PROMPT> The lines from the start of the data through the line with "experienced medical professionals, and" are to be returned verbatim; all later lines are to be omitted.

LISTED RECORDS>
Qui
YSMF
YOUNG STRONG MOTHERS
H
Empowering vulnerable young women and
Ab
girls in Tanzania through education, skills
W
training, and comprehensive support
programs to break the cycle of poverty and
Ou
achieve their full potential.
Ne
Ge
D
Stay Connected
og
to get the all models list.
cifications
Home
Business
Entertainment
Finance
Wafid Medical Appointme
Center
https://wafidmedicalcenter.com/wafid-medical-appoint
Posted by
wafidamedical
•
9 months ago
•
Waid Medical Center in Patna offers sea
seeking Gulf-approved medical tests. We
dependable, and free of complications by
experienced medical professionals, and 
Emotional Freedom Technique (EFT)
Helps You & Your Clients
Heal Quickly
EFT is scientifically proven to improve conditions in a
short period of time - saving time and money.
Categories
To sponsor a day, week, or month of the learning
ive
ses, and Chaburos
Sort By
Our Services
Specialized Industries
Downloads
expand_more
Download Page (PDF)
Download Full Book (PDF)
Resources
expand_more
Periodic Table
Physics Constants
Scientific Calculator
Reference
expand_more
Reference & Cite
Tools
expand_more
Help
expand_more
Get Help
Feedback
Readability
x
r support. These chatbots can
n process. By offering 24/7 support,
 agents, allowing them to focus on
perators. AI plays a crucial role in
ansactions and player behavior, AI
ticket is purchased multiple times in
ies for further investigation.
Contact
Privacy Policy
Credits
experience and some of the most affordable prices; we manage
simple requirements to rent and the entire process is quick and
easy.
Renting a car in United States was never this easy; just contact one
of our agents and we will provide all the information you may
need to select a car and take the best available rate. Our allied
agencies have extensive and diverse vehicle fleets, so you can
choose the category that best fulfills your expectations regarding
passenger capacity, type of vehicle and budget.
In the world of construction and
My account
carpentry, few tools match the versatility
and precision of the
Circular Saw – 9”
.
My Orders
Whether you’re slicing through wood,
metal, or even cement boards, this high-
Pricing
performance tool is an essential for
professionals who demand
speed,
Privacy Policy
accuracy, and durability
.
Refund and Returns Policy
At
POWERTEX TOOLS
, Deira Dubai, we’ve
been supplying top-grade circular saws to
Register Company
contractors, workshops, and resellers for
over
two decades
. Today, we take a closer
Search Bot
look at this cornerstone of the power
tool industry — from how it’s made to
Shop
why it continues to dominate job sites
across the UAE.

RESULT OF THIS EXERCISE>
Qui
YSMF
YOUNG STRONG MOTHERS
H
Empowering vulnerable young women and
Ab
girls in Tanzania through education, skills
W
training, and comprehensive support
programs to break the cycle of poverty and
Ou
achieve their full potential.
Ne
Ge
D
Stay Connected
og
to get the all models list.
cifications
Home
Business
Entertainment
Finance
Wafid Medical Appointme
Center
https://wafidmedicalcenter.com/wafid-medical-appoint
Posted by
wafidamedical
•
9 months ago
•
Waid Medical Center in Patna offers sea
seeking Gulf-approved medical tests. We
dependable, and free of complications by
experienced medical professionals, and 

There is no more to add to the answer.